Nunca más los zapatos ortopédicos
María limpia el placard y en uno de los cajones de esos que no se abren nunca, encuentra una caja. La agarra, le pasa la mano como si la acariciara, se sonríe, la abre y ahí están. ¿Cuántos años pasaron? Más de sesenta, se dice, y recuerda aquella tarde cuando sus padres se enteraron que había llegado al pueblo uno que se hacía llamar: el ortopedista. Al día siguiente lo fueron a ver.
Si no corregimos la pisada, esta chica no podrá caminar bien, y hay riesgos que en un futuro termine en una silla de ruedas, les había dicho a sus padres. Y agregó, urgente debe usar los zapatos ortopédicos, tienen presilla y una puntera como la luna en cuarto creciente.
Después el ortopedista le pasó la esponja mojada por las plantas de los pies y la hizo caminar sobre las hojas de papel que él había colocado en el suelo. También recuerda que se los había imaginado blancos, de charol con agujeritos y calados, presilla y botón de nácar.
María agarra los zapatos, desprende y prende el botón de la presilla y los levanta. Pesados, duros, y se acuerda de su padre cuando llegó con la caja En ese momento, la emoción hizo que rompiera el papel, aparecieran los zapatos cuadrados como los ladrillos, más feos que los que usan las monjas de clausura. Y en la punta, no estaba la luna sino un cacho de acero. Aterradores.
Levantó uno y lo arrojó contra la pared, agarró el otro e hizo lo mismo, mientras gritaba, no los voy a usar, prefiero la silla de ruedas.
La madre la mandó a la cama. El padre los levantó del suelo, los estudió, los tiró hacia arriba como quien arroja una pelota. Después fue al cuarto de María y la convenció para que se los pusiera. Ella arrastraba los pies y gritaba, me van a dejar paralítica.

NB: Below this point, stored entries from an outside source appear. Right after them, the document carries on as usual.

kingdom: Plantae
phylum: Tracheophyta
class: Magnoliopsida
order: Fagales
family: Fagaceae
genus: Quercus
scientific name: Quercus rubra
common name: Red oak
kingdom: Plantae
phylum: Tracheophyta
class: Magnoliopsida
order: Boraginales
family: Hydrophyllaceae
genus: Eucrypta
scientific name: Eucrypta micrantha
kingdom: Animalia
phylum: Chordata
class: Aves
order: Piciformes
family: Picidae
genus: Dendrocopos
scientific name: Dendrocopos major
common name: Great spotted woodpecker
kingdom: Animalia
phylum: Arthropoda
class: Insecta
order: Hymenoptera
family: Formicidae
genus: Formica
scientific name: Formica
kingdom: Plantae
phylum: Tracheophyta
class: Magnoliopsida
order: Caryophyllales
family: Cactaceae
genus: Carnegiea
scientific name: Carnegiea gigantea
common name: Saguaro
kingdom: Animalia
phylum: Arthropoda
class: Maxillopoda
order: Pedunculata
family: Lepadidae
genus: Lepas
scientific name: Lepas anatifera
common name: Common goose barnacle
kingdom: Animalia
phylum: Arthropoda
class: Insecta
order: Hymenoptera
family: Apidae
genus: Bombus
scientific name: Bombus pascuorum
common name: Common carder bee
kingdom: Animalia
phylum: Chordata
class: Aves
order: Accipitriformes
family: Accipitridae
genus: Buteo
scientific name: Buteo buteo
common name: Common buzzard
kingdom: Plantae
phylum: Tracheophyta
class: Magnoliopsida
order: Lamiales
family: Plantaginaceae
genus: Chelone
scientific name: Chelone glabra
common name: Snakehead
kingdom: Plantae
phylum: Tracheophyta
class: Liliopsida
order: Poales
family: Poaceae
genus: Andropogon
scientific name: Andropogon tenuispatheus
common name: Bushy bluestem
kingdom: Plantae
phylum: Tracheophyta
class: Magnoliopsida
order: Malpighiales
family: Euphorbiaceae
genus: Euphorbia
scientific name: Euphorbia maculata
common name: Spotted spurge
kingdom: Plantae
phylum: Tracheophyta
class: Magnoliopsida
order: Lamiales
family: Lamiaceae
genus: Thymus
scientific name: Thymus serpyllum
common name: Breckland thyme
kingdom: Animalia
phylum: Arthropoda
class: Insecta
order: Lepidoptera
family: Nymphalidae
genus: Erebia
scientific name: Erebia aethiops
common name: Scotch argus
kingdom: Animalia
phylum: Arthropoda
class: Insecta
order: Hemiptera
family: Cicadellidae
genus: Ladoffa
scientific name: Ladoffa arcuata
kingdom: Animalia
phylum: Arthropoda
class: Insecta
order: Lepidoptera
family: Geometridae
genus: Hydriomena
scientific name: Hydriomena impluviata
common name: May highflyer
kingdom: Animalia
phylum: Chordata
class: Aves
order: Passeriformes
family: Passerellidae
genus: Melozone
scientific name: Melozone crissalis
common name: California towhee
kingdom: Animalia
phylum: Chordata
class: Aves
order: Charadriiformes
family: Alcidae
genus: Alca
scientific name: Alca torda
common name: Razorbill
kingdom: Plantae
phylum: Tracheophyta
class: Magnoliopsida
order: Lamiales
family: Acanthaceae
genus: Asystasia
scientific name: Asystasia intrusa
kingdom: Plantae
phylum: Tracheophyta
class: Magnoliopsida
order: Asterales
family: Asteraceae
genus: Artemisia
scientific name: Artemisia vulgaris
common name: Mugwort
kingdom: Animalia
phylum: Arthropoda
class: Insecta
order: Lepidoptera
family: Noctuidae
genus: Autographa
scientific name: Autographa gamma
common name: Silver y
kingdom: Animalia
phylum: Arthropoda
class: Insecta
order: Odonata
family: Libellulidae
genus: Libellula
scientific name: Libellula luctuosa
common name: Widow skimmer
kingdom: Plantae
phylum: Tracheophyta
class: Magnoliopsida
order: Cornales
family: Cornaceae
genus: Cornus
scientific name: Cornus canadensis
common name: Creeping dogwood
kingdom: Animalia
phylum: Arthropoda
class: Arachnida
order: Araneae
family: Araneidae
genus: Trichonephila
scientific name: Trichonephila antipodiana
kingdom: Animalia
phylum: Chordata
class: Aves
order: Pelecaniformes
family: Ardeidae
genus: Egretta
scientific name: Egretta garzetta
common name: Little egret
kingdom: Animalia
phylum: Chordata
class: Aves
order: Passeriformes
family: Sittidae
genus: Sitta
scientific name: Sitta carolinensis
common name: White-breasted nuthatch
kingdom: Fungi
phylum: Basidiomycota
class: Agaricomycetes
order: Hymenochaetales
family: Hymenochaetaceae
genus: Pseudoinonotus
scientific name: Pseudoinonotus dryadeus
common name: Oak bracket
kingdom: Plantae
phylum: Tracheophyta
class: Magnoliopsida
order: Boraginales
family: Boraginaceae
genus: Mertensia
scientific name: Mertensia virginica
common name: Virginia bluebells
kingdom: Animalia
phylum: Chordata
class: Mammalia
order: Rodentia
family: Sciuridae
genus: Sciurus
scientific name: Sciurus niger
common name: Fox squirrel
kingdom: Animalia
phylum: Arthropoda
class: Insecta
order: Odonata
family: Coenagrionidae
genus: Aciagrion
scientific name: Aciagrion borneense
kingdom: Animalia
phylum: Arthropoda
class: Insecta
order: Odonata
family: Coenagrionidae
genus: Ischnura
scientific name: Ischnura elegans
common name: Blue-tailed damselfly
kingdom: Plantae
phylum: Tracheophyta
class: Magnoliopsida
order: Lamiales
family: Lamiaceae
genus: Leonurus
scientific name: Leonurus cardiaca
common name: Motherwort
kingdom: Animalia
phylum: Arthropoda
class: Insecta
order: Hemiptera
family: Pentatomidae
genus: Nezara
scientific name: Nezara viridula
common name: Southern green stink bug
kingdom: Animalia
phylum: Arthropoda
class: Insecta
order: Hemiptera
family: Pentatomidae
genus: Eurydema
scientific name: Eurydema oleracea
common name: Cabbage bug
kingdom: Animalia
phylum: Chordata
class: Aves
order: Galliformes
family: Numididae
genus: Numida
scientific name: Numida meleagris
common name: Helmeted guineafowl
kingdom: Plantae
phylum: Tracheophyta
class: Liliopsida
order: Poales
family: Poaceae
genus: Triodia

No paró de llorar hasta que respiró hondo, se secó las lágrimas y se sentó frente a la pared en su sillón. Miró la punta de acero, tomó envión y la incrustó. Tomó impulso de nuevo, otra marca, menos revoque y sus piernas más doloridas.
Caminó por la casa, arrastraba más los pies y en cada paso un quejido.
En la cena empezó a mover las piernas de atrás hacia adelante, de adelante hacia atrás, primero despacio, luego fuerte hasta que le incrustó en la rodilla a su madre, la medialuna de acero. La cachetada se escuchó en el barrio.
María se sacó los ortopédicos y salió corriendo hacia la calle, solo para arrojarlos lejos.
Lloviznaba, la cuadra estaba oscura, la farola de la esquina no encendía y se escuchó, María, María, los gritos de la madre y también los alaridos del padre, casi junto a la frenada del auto que la atropelló. Los zapatos quedaron marcados en el parabrisas.
María mientras los acomoda en la caja, recuerda que nadie en el pueblo, supo más del ortopedista. Después, se queda mirando su imagen en el espejo de la habitación y acomoda los brazos de su silla de ruedas.